Humans are able to break down a large entity into smaller and simpler concepts, just from having seen many objects and their relationships. Reproducing this type of behavior in a machine learning model has several benefits. In particular, it could lead to computational ways of representing the world that are interpretable yet powerful. These new representations could be used within machine learning algorithms, allowing the algorithms to be more robust and more likely to generalize when the underlying situations change. For instance, if an algorithm has found a collection of parts that an object is typically comprised of, then it can use those parts to identify this type of object even when it is in an unusual setting, or when the object itself is unusual. This new way of representing the world will allow more robust and generalizable machine learning models. This will be particularly helpful for difficult challenges in computer vision, including problems related to vision systems in automated vehicles, analysis of medical time-series, and materials science problems related to the understanding of material properties and discovery of new materials. Specifically, the main goal of this project is learning with interpretable learned concepts using a disentangled neural network. The approach breaks the problem down into three steps that each could be manageable, and each step can be checked and improved independently of the other steps.

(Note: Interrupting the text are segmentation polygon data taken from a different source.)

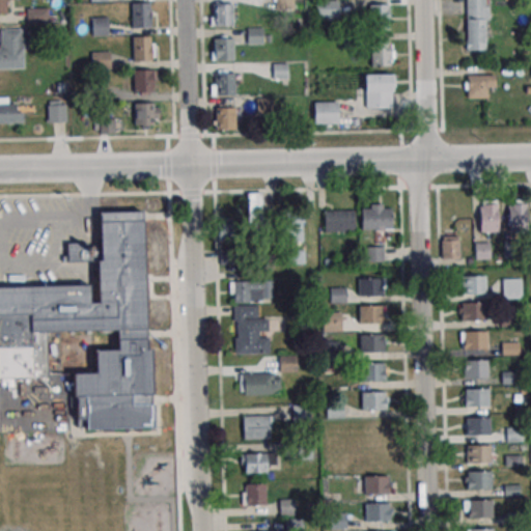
[(274,0),(291,0),(292,8),(274,9),(274,0)]
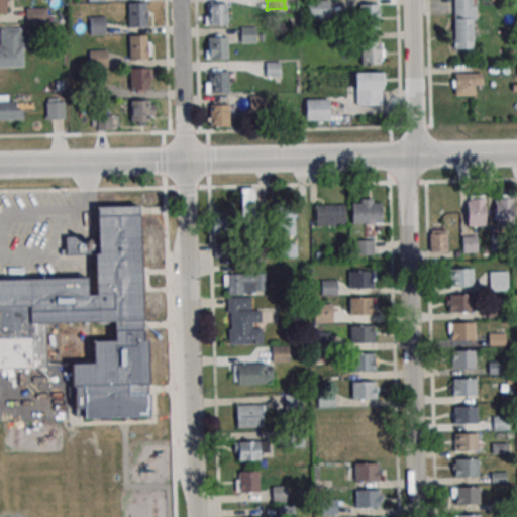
[(309,1),(327,0),(327,16),(310,16),(309,1)]
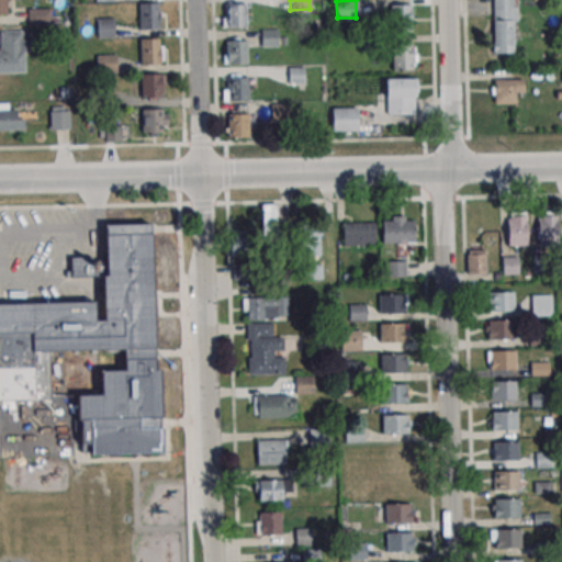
[(492,0),(493,53),(516,53),(516,0),(492,0)]
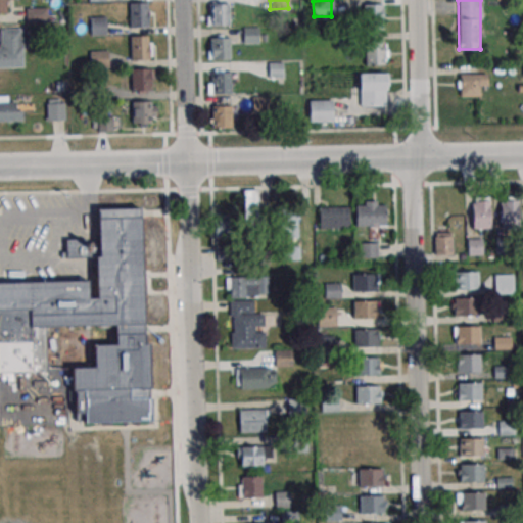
[(228,3),(228,26),(209,26),(209,4),(228,3)]
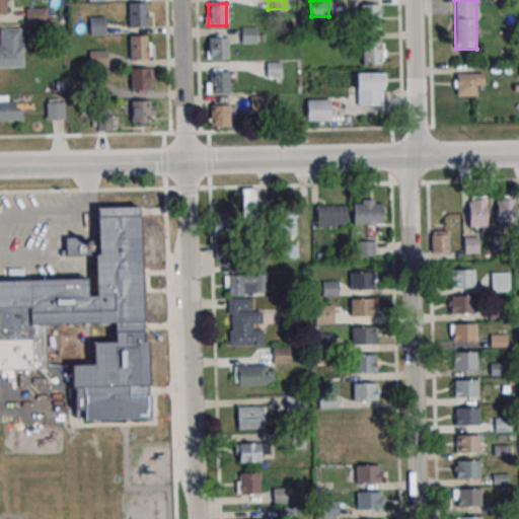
[(380,29),(380,4),(361,4),(361,29),(380,29)]
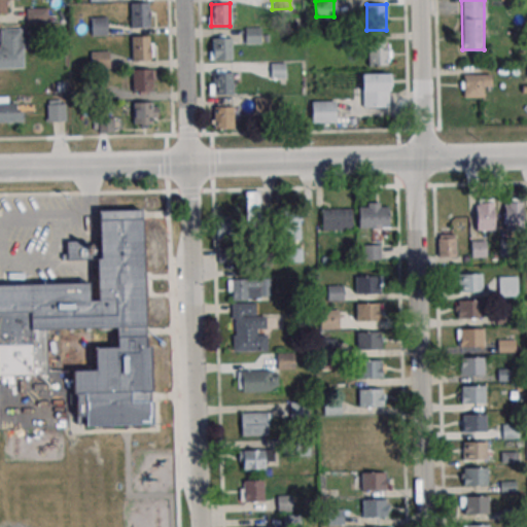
[(147,6),(148,28),(130,28),(129,6),(147,6)]
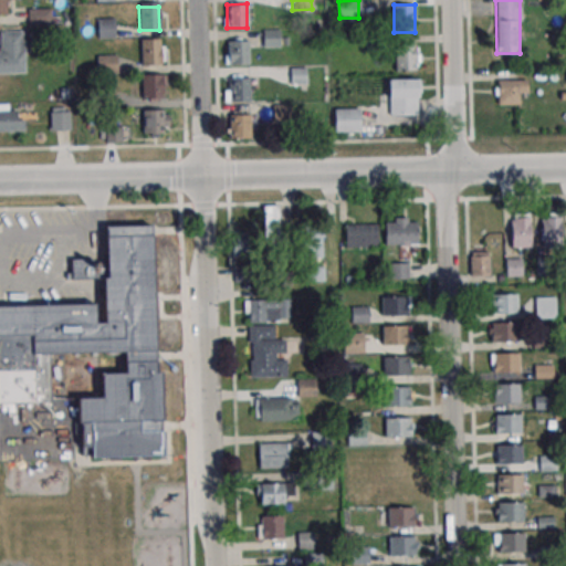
[(52,23),(52,8),(28,8),(28,23),(52,23)]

The steps are to decompose each observation into local parts, identify possible concepts by looking at common relationships between the local parts, and align the proposed concepts, based on their semantic meaning, within a disentangled neural network. The discovered concepts will be interpretable and can be used as features for many downstream tasks. The disentangled neural networks built from these concepts could potentially generalize more easily to new situations than other approaches. This award reflects NSF's statutory mission and has been deemed worthy of support through evaluation using the Foundation's intellectual merit and broader impacts review criteria.